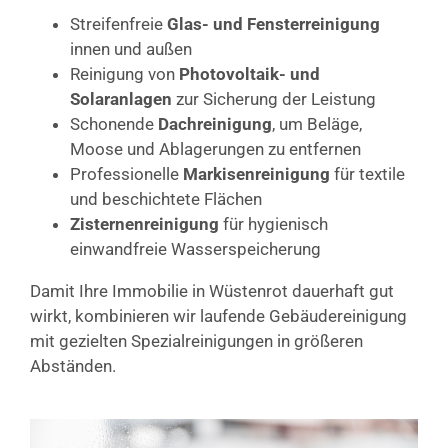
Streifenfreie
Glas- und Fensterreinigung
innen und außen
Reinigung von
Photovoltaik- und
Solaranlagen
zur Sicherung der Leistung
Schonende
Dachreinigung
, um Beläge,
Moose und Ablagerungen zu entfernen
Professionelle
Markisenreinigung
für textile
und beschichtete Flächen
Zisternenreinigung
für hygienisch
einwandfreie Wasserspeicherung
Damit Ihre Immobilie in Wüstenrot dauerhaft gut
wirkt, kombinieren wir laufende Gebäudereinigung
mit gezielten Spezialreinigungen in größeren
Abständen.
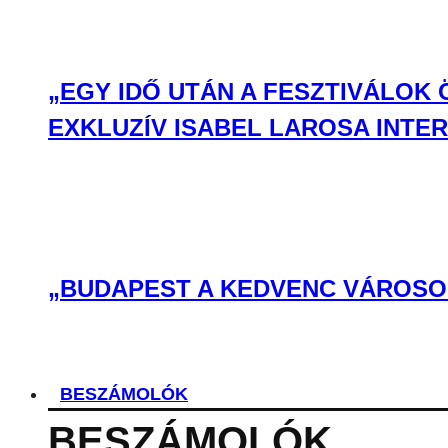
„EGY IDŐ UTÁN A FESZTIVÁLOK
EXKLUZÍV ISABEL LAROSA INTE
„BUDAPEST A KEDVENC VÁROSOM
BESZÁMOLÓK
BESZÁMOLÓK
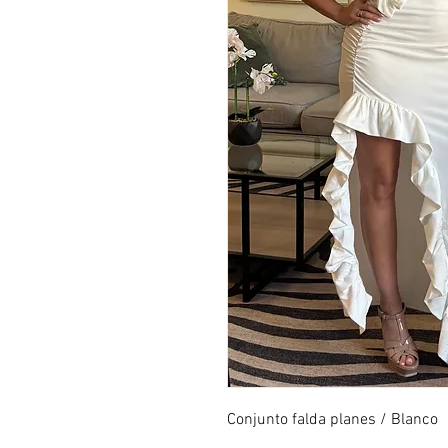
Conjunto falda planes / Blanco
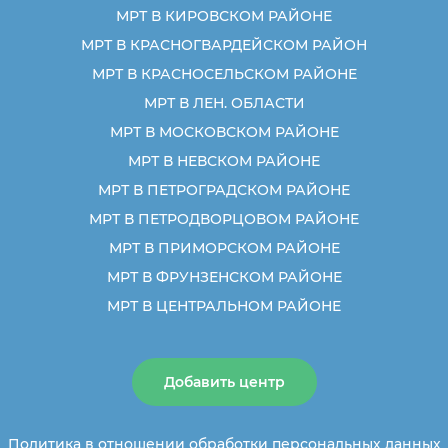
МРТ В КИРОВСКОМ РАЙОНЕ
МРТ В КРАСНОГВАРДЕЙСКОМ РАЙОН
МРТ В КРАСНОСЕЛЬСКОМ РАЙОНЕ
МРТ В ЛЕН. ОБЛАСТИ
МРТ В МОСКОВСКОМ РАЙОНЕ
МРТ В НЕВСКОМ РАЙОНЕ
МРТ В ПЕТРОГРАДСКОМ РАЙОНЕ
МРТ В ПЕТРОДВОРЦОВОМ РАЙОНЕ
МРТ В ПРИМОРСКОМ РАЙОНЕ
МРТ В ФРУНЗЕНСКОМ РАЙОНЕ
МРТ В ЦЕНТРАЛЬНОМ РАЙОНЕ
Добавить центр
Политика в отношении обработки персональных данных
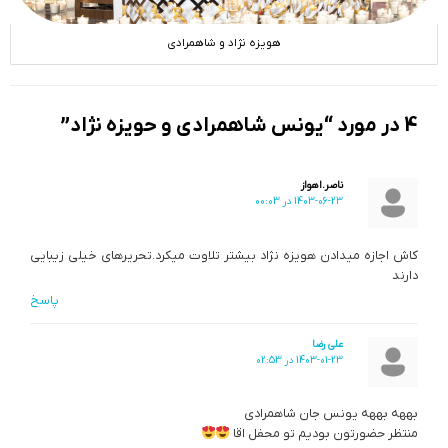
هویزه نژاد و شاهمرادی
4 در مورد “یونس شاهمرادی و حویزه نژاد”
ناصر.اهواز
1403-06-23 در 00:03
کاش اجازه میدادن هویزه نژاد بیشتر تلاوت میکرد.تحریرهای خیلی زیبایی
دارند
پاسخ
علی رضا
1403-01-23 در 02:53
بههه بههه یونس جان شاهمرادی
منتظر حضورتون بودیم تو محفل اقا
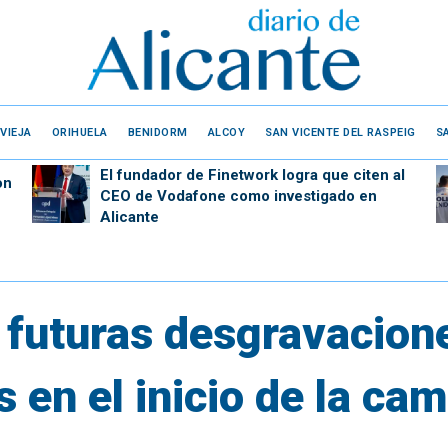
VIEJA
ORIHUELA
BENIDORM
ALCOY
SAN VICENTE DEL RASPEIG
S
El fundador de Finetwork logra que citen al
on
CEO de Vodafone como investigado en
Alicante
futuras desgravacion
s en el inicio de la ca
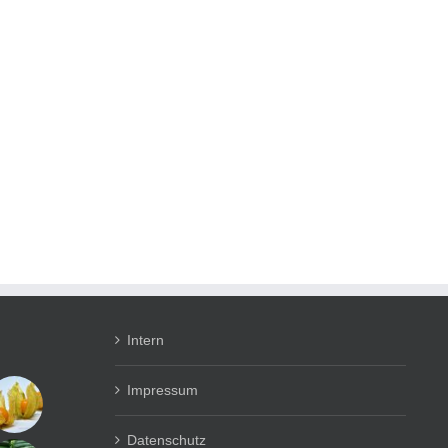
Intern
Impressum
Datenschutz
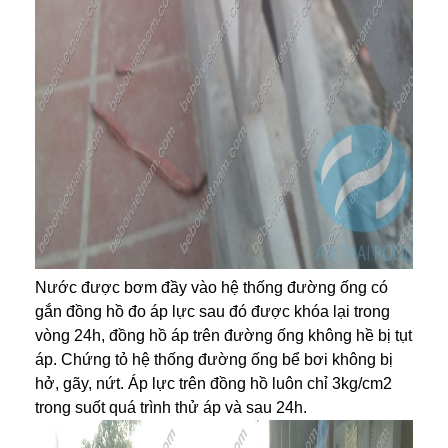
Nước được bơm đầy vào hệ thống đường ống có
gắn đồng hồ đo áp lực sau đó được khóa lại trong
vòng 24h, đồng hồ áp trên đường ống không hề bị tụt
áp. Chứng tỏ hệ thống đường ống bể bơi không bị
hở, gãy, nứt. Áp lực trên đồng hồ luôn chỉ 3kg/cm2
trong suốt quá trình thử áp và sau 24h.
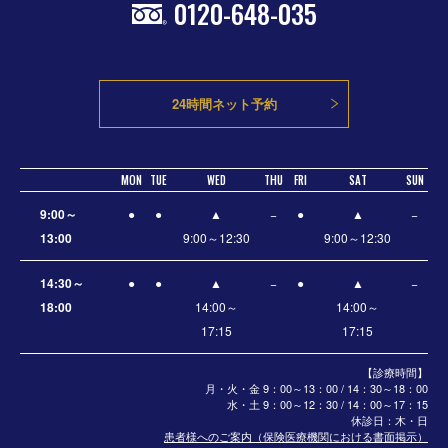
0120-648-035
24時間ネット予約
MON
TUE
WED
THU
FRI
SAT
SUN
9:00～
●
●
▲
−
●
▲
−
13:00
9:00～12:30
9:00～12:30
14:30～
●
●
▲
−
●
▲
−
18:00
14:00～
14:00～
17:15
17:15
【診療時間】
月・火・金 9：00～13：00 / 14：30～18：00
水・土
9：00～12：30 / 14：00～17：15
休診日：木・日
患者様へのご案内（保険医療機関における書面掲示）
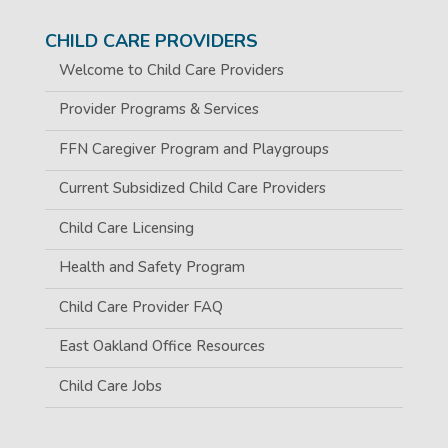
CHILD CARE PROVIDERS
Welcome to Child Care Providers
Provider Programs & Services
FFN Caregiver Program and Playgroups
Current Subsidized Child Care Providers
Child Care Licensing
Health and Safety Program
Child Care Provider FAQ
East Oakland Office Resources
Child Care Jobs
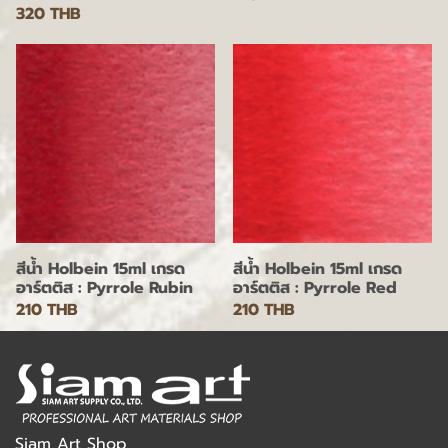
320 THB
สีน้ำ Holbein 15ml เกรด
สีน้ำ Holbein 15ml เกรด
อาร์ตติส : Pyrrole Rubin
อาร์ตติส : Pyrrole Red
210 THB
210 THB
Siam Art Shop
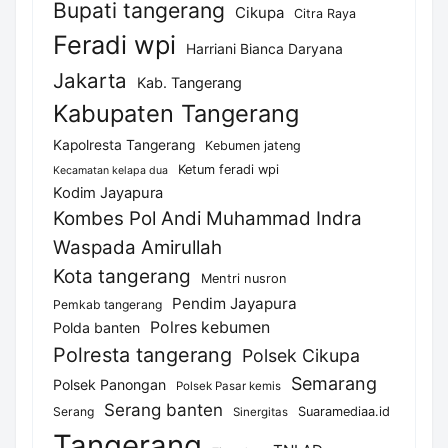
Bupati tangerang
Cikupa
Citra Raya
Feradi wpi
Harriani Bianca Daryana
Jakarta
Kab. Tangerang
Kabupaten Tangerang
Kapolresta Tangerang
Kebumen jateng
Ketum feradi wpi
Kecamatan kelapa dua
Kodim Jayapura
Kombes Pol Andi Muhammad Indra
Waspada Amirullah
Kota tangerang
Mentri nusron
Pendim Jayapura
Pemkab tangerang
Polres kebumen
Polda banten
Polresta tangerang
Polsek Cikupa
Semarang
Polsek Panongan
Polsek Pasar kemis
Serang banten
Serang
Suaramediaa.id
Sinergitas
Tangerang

* * *

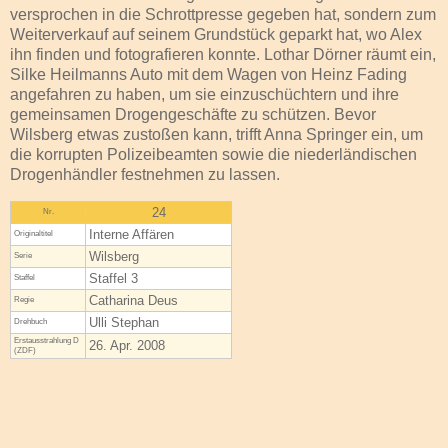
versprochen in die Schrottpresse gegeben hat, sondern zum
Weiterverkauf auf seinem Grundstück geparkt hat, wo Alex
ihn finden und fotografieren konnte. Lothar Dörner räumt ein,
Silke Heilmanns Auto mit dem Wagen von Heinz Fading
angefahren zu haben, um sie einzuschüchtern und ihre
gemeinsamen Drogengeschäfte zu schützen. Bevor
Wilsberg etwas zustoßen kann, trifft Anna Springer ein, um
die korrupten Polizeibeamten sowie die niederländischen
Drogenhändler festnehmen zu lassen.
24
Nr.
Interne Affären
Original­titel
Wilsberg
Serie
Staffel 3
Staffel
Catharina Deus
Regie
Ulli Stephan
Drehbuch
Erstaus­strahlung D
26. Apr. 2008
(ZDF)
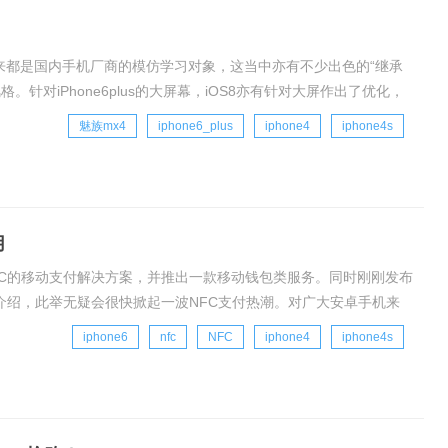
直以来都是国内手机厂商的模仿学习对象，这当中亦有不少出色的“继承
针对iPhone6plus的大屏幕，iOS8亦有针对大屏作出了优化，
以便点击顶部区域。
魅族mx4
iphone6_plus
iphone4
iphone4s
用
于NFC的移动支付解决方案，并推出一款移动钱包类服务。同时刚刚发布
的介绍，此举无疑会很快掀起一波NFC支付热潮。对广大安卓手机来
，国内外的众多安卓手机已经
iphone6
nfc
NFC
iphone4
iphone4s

---

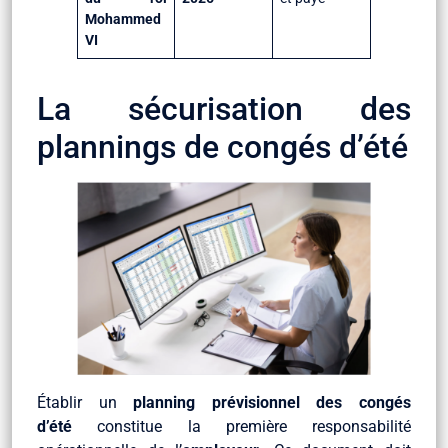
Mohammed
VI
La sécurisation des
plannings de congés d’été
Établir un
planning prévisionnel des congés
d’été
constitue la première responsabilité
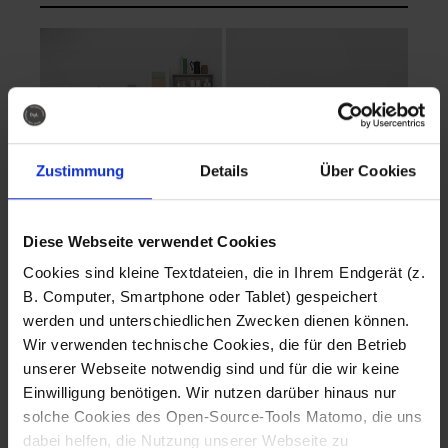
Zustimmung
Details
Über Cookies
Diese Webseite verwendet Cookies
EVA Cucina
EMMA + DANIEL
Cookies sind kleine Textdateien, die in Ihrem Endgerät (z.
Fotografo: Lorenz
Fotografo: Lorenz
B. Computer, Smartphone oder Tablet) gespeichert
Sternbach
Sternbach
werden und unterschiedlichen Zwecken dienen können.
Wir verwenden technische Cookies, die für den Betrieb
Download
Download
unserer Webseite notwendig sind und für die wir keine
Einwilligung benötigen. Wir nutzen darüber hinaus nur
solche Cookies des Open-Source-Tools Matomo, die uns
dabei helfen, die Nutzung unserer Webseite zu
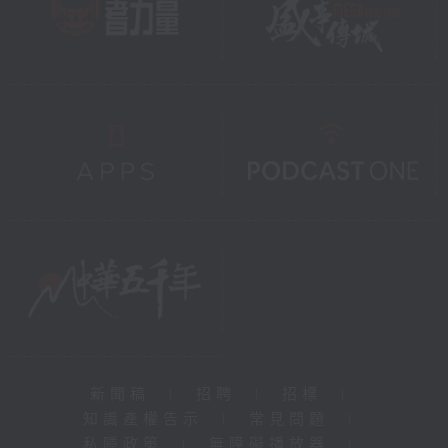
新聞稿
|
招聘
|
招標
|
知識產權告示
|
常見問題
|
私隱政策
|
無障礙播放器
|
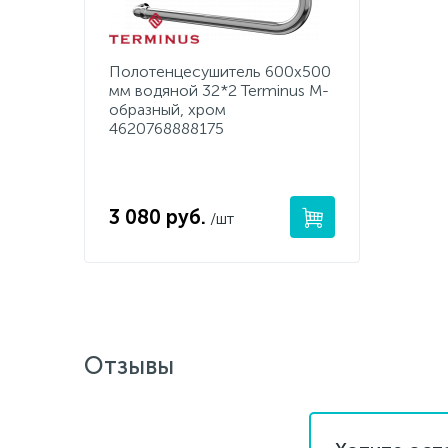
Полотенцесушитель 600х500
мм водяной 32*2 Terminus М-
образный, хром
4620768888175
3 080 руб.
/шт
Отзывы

Problem →
Look through the entries above, and wherever a line holds the string "đồng", copy it.

Worked solution →
gắn đồng hồ đo áp lực sau đó được khóa lại trong
vòng 24h, đồng hồ áp trên đường ống không hề bị tụt
hở, gãy, nứt. Áp lực trên đồng hồ luôn chỉ 3kg/cm2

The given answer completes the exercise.